#### SELECTED EXCERPT
On 11 March 2020, the pandemic was officially declared. To date, 102,392 people have died worldwide by COVID-19, while many others have been affected directly or indirectly.1

The pandemic has had a disruptive socio-economic effect: approximately one third of the world's population was locked down and severe restrictions on freedom of movement were imposed, leading to a drastic reduction in economic activity and a parallel rise in unemployment. At the healthcare level, there has been an unprecedented overflow and collapse of hospitals.2

It is hard to imagine a health problem with a greater impact than COVID-19, but the truth is that suicide is one of the most important public health problems and one of the main causes of death in our country.3 The real magnitude of this problem is underestimated and has been increasing in recent years. According to data provided by the National Statistics Institute (INE), 3941 people took their own lives in Spain in 2020, an increase of 7.4% over 2019. The epidemiological and social impact of suicide involves not only mortality due to completed suicide, but also suicidal ideation and suicide attempts, as well as the consequences for the quality of life of the population.4

Unlike COVID-19, suicide is a health problem affecting young people. Currently, suicide is the leading cause of unnatural death in our country in people aged 15–29 years.5 Of concern, suicide attempts in this age group increased by 250% in 2020 compared to previous years.3

The aim of this study is to quantify the impact of suicide in terms of years of potential life lost (YPLL) and to compare it with the YPLL by COVID-19 in the year 2020 in Spain. YPLL below the age of 75 is an illustrative indicator of the loss suffered by society because of premature deaths.6

For this study, we used data on deaths by age group caused by COVID-19 and suicide as provided by the Instituto de Salud Carlos III [Carlos III Health Institute]7 and the Instituto Nacional de Estadística [National Institute of Statistics]3 for ages 0–75 years, from 1 January to 31 December 2020. To calculate the YPLL, we subtracted the average age of each age group to age 75. We multiplied the result by the number of deaths corresponding to each age group and then summed the results to obtain the total YPLL by each cause.

In 2020, YPLLs as a result of suicide were 80,679.5, versus 63,417.43 YPLLs due to COVID-19, a difference of 17,262.1 YPLLs. These results are illustrated in Fig. 1.

Fig. 1.

Years of Potential Life Lost (YPLL) before age 75 due to COVID-19 and suicide*.

(0.23MB).

We observed that the death rates with the greatest weight in the case of COVID infection are located in the older age groups, the most prominent being between 60 and 69 years of age, age groups in which most deaths are often related to cardiovascular risk factors, pulmonary diseases or complications of other pathologies. However, the greatest number of deaths by suicide occur in the 25–54 age group.5 That is why YPLL are higher for suicide than for COVID-19 in our country.

#### Items contained in a dataset
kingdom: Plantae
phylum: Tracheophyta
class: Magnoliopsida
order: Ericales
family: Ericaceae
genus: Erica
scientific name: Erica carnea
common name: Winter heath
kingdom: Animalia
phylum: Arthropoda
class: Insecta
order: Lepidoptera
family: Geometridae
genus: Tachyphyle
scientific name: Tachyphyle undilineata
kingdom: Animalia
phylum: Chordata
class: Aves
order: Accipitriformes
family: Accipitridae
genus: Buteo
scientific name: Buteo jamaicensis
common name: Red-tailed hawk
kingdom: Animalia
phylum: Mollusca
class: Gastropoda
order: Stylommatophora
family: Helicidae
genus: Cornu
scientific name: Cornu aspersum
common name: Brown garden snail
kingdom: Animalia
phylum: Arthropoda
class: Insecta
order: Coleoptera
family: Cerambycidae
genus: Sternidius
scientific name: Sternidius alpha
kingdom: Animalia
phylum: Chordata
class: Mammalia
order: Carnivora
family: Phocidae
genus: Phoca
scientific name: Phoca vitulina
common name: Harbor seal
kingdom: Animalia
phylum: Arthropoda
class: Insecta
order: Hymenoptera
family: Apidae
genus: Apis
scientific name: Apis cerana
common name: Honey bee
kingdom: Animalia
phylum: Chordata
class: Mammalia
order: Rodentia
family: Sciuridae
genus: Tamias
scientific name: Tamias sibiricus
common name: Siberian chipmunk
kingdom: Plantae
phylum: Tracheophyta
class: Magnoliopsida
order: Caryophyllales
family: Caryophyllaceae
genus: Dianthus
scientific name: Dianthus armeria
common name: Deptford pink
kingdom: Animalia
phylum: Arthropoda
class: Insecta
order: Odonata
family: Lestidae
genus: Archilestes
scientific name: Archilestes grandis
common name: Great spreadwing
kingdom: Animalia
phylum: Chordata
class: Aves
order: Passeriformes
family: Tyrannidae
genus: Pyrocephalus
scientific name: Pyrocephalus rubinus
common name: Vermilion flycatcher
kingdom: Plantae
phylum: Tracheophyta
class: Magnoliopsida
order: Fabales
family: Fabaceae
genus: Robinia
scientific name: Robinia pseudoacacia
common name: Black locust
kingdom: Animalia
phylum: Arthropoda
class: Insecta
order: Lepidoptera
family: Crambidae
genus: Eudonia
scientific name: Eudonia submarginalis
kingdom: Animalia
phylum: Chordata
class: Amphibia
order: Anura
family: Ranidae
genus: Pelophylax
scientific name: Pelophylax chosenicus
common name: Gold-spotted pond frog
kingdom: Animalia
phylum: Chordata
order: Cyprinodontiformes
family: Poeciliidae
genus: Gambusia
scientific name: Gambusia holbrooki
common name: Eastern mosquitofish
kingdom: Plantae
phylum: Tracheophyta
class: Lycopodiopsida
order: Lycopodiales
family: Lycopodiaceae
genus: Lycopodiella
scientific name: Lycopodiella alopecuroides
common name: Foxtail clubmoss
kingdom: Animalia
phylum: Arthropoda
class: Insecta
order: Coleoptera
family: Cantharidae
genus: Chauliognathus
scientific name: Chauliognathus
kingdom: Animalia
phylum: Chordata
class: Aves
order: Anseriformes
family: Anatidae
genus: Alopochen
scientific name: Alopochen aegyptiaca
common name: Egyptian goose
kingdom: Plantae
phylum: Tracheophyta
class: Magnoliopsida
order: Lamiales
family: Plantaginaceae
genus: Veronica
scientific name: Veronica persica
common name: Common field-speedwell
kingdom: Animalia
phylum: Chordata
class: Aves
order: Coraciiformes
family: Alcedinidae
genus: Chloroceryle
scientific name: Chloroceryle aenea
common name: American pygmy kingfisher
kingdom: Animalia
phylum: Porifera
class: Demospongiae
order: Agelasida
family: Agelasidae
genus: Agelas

#### REQUIRED ACTION
According to the text on suicide and COVID-19 in Spain, how many people took their own lives in Spain in 2020?

#### RESULT OF THE EXERCISE
3941 people took their own lives in Spain in 2020.